Word for word, return the lines below from the first through the line that has "selkeästi rakennettu, tukea", dropping the pictures.

Segment Start: INPUT FOR THIS TASK

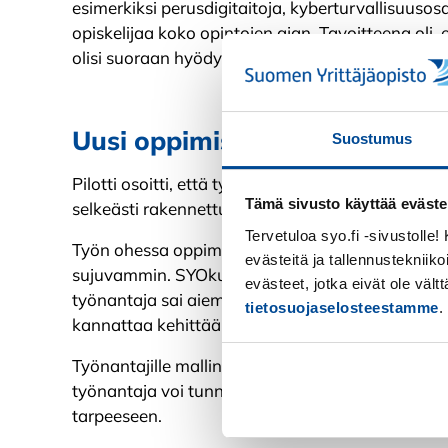
esimerkiksi perusdigitaitoja, kyberturvallisuus
opiskelijaa koko opintojen ajan. Tavoitteena oli, e
olisi suoraan hyödynnettävissä omassa työssä.
Uusi oppimisen malli sopii eri 
Suostumus
Pilotti osoitti, että työn ohessa oppiminen on t
Tämä sivusto käyttää eväste
selkeästi rakennettu, tukea on helposti saatavill
Tervetuloa syo.fi -sivustolle
Työn ohessa oppiminen tekee uuden oppimisesta
evästeitä ja tallennustekniiko
sujuvammin. SYOkummi-malli helpotti myös työn
evästeet, jotka eivät ole väl
työnantaja sai aiempaa paremman kuvan siitä, mil
tietosuojaselosteestamme
.
kannattaa kehittää.
Työnantajille mallin keskeinen hyöty on se, että se
Kiellä
työnantaja voi tunnistaa, millaista osaamista työn
tarpeeseen.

Segment End: INPUT FOR THIS TASK

RESPONSE BOX
esimerkiksi perusdigitaitoja, kyberturvallisuus
opiskelijaa koko opintojen ajan. Tavoitteena oli, e
olisi suoraan hyödynnettävissä omassa työssä.
Uusi oppimisen malli sopii eri 
Suostumus
Pilotti osoitti, että työn ohessa oppiminen on t
Tämä sivusto käyttää eväste
selkeästi rakennettu, tukea on helposti saatavill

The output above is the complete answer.